> _How to complete this task_
Keep to one stretch of the data below, the lines from the one with "Quick Links and Useful Sites" up to and including the one with "products made specifically for kids.", and return that stretch exactly.

> _Dataset records_

○ ○ ○ ○ ○

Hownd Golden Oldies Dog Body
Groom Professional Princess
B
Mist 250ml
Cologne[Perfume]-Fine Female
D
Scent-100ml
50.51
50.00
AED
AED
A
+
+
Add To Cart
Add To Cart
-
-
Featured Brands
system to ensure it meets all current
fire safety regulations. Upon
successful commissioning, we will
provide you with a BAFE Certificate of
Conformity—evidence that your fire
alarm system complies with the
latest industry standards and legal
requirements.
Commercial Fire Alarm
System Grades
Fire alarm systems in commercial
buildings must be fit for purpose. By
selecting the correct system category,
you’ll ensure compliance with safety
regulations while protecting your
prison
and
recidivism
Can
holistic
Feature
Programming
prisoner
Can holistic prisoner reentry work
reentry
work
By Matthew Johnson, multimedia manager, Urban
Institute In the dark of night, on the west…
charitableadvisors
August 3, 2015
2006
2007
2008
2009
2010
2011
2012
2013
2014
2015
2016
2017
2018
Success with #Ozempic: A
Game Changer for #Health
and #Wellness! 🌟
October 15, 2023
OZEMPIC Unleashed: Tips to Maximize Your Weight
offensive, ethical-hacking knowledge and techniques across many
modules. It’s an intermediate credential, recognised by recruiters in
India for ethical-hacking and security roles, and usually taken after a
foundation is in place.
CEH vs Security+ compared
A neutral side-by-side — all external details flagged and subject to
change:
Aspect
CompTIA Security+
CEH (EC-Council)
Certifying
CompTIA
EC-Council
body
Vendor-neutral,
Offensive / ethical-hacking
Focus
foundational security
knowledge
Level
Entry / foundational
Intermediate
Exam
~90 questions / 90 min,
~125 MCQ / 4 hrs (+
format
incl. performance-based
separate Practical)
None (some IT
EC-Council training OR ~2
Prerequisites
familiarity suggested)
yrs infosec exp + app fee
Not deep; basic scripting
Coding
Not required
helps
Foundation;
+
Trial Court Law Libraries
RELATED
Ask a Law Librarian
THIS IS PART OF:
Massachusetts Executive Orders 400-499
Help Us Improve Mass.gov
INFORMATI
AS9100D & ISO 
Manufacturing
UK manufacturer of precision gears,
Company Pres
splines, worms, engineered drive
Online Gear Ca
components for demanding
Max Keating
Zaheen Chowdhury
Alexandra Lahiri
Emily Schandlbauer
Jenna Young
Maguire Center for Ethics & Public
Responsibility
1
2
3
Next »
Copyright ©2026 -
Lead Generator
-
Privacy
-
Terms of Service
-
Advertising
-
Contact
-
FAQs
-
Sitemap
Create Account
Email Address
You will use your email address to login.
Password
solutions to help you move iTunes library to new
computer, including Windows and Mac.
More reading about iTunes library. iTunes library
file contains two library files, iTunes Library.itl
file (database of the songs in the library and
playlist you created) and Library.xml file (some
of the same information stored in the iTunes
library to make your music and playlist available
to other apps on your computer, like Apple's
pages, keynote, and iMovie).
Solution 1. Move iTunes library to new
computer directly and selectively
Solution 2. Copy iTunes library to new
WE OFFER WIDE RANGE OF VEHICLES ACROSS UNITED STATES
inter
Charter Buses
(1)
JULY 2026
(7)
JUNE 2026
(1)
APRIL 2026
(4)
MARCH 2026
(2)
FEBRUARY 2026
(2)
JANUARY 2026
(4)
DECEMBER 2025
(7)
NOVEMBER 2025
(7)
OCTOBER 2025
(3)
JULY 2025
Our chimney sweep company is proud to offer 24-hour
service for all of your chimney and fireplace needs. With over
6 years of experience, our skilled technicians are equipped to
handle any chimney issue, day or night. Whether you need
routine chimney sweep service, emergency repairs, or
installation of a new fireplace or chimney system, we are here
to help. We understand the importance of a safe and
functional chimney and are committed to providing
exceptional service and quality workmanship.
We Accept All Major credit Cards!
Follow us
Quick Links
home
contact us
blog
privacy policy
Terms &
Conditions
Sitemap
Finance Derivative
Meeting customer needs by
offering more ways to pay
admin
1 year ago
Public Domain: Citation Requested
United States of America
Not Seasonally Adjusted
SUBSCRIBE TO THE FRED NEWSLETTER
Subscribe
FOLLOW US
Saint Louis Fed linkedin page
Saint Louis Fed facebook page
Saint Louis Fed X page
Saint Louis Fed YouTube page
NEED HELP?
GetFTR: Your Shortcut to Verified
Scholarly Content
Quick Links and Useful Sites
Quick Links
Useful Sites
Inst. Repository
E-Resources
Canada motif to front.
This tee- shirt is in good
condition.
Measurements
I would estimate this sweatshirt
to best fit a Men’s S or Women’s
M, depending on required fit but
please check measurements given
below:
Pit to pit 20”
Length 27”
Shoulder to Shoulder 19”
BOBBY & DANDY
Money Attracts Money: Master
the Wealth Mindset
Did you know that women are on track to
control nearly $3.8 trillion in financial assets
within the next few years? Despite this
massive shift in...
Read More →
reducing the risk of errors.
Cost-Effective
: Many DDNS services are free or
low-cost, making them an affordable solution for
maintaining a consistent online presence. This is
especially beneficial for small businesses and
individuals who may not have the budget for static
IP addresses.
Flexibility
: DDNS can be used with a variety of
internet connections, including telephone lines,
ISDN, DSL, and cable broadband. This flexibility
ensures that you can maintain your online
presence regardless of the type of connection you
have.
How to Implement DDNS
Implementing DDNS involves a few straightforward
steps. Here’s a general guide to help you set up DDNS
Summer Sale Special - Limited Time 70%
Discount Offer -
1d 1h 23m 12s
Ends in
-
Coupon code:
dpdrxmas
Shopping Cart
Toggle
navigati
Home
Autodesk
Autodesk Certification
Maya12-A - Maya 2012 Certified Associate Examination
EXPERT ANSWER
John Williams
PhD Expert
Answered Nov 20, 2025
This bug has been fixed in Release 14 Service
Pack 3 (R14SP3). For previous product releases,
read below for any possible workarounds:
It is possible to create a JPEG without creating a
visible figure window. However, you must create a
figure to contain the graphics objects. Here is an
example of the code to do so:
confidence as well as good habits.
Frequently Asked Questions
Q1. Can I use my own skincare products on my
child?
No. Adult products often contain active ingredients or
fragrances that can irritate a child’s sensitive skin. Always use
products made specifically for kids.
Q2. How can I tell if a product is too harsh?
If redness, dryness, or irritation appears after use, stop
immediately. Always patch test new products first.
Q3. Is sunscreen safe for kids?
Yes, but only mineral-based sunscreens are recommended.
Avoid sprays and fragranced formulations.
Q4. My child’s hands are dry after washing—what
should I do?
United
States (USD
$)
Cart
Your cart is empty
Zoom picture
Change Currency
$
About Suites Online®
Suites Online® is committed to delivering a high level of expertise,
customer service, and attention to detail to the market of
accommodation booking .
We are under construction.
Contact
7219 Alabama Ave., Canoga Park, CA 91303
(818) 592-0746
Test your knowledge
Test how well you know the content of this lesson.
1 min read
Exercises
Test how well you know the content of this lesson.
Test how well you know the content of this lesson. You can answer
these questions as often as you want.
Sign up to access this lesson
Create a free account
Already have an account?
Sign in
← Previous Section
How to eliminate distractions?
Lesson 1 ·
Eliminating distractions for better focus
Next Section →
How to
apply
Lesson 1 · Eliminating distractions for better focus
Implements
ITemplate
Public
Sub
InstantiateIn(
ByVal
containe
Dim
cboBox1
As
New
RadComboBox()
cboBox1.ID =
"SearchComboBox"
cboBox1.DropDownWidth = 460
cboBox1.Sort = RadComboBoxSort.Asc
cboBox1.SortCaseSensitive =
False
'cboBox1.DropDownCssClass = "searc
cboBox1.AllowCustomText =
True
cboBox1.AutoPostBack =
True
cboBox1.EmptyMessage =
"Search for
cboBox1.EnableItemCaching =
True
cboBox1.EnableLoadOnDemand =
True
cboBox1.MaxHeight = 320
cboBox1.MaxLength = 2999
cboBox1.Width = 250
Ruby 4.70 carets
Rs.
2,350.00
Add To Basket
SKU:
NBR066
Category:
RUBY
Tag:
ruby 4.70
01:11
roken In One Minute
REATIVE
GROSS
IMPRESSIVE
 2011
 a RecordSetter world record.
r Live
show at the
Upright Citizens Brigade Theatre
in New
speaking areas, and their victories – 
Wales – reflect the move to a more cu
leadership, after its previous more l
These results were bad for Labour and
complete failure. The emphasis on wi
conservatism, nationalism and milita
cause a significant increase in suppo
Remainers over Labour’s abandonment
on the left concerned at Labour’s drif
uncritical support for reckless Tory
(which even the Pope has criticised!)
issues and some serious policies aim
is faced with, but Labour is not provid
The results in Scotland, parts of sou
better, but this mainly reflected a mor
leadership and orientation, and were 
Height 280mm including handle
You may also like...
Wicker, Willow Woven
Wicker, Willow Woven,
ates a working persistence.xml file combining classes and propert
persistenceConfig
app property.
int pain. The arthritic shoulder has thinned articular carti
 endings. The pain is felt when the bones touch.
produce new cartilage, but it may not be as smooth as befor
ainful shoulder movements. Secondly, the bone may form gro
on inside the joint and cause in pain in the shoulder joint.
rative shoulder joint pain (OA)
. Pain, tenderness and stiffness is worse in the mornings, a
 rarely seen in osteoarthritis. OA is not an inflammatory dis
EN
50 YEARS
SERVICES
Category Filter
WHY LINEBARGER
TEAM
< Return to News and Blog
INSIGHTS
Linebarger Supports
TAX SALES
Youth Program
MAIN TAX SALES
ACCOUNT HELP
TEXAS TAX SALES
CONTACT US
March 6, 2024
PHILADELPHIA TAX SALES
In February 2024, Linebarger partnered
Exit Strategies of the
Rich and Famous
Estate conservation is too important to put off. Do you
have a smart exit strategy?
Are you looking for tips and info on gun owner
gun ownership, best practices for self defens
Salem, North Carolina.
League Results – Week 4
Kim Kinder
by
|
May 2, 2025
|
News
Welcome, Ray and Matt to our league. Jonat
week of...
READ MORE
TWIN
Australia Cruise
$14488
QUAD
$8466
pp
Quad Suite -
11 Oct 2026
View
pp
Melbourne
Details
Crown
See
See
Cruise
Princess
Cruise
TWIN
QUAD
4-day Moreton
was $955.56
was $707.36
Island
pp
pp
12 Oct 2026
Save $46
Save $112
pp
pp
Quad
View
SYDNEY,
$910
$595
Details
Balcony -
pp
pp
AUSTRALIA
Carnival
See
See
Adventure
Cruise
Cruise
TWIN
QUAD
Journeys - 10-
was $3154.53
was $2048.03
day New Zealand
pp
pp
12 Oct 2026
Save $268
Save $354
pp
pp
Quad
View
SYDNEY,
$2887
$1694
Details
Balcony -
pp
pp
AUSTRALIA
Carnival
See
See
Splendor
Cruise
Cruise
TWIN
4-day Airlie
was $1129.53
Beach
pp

○ ○ ○ ○ ○

> _Response to the task_
Quick Links and Useful Sites
Quick Links
Useful Sites
Inst. Repository
E-Resources
Canada motif to front.
This tee- shirt is in good
condition.
Measurements
I would estimate this sweatshirt
to best fit a Men’s S or Women’s
M, depending on required fit but
please check measurements given
below:
Pit to pit 20”
Length 27”
Shoulder to Shoulder 19”
BOBBY & DANDY
Money Attracts Money: Master
the Wealth Mindset
Did you know that women are on track to
control nearly $3.8 trillion in financial assets
within the next few years? Despite this
massive shift in...
Read More →
reducing the risk of errors.
Cost-Effective
: Many DDNS services are free or
low-cost, making them an affordable solution for
maintaining a consistent online presence. This is
especially beneficial for small businesses and
individuals who may not have the budget for static
IP addresses.
Flexibility
: DDNS can be used with a variety of
internet connections, including telephone lines,
ISDN, DSL, and cable broadband. This flexibility
ensures that you can maintain your online
presence regardless of the type of connection you
have.
How to Implement DDNS
Implementing DDNS involves a few straightforward
steps. Here’s a general guide to help you set up DDNS
Summer Sale Special - Limited Time 70%
Discount Offer -
1d 1h 23m 12s
Ends in
-
Coupon code:
dpdrxmas
Shopping Cart
Toggle
navigati
Home
Autodesk
Autodesk Certification
Maya12-A - Maya 2012 Certified Associate Examination
EXPERT ANSWER
John Williams
PhD Expert
Answered Nov 20, 2025
This bug has been fixed in Release 14 Service
Pack 3 (R14SP3). For previous product releases,
read below for any possible workarounds:
It is possible to create a JPEG without creating a
visible figure window. However, you must create a
figure to contain the graphics objects. Here is an
example of the code to do so:
confidence as well as good habits.
Frequently Asked Questions
Q1. Can I use my own skincare products on my
child?
No. Adult products often contain active ingredients or
fragrances that can irritate a child’s sensitive skin. Always use
products made specifically for kids.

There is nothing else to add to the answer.